Abstract
This paper explores the political history of property rights in contemporary Algeria. Specifically, it examines how colonial efforts to usurp land, as well as post-colonial attempts break with that order, have created a palimpsest of property rights in the country, each level with its own set of aggrieved claimants.
Colonial administrators in French Algeria went to great pains to mark their sovereignty over that land. Algeria was France and thus in addition to carefully demarcating territorial boundaries, the government sought to show a continuity of institutions and market practices from Paris to Tamanrasset. In order to draw a settler population to legitimize those claims, France needed land, a land market, and property laws. Customary and Sharia law, on which antecedent property regimes were based, needed to be erased in order to transform land from a socially-bounded asset into a commodity, what Henri Lefebre refers to as “abstract space” (1991).

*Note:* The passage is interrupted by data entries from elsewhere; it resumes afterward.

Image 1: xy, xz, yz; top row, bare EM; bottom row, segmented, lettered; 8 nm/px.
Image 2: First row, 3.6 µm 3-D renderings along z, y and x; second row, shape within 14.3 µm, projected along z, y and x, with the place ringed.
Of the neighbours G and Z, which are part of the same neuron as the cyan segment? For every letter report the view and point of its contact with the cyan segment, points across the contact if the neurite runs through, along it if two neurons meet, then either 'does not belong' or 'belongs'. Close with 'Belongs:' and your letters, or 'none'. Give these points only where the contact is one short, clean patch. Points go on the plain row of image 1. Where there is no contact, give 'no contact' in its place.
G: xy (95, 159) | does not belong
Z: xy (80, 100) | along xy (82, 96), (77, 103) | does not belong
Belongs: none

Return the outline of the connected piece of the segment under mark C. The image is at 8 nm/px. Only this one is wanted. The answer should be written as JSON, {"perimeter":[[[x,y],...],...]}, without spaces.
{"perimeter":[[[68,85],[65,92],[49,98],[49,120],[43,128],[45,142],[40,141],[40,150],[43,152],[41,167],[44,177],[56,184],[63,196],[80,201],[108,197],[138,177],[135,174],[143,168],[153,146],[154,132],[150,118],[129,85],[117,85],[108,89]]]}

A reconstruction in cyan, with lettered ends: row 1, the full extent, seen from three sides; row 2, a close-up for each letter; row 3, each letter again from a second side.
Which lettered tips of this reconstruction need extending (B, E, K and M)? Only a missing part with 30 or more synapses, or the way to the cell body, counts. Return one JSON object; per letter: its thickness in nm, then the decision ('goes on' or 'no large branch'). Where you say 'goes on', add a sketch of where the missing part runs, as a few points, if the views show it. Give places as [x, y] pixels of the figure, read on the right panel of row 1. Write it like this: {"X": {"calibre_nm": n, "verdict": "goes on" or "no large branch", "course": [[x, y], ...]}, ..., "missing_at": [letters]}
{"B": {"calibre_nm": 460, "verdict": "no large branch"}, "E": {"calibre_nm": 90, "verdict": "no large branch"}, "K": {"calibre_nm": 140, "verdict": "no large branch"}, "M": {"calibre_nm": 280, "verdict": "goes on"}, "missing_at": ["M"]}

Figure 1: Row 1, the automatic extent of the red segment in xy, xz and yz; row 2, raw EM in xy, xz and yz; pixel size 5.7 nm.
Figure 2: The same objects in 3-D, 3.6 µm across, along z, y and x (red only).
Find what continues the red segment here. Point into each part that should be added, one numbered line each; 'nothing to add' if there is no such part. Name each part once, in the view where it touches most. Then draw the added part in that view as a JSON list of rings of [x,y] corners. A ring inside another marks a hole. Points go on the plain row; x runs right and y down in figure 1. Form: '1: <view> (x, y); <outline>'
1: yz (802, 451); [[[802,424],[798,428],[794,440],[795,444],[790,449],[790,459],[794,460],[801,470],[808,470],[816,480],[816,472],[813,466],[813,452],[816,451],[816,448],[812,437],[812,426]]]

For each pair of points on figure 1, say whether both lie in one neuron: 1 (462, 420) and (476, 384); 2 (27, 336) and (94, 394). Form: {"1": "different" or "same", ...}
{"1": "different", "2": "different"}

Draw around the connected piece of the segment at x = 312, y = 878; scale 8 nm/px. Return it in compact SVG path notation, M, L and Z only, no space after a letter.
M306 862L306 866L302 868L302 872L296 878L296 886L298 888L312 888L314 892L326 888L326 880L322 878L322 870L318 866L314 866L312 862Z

French efforts to totally erase antecedent social and legal institutions were unsuccessful. France in Algeria existed, though it was fragmentary and variegated across space: the state had neither the administration nor the settler population to evenly occupy and transform Algerian space into “abstract space.” At independence, the government nationalized colonial land and property. Whereas France had tried to transform land into a commodity to be freely exchanged, unencumbered by social claims, the new regime transformed land into a collective, national good. Land was not restituted to its pre-colonial owners. The property market was frozen until the mid-1980s, when Algeria embarked on a pathway of economic liberalization.
Neither colonial France nor the post-colonial regime were able to fully erase antecedent property rights institutions or claims to land. Like a palimpsest, new property regimes have painted over older institutions at multiple periods. Whereas the institutions might have disappeared, claims to the land those institutions adjudicated have aggregated. Contention over land and property – over 30% of protest movements in 2011 were linked to land and property – is a stark reminder of the impact colonial legacies on issues viewed as ‘ancient’ have on contemporary politics in the MENA region.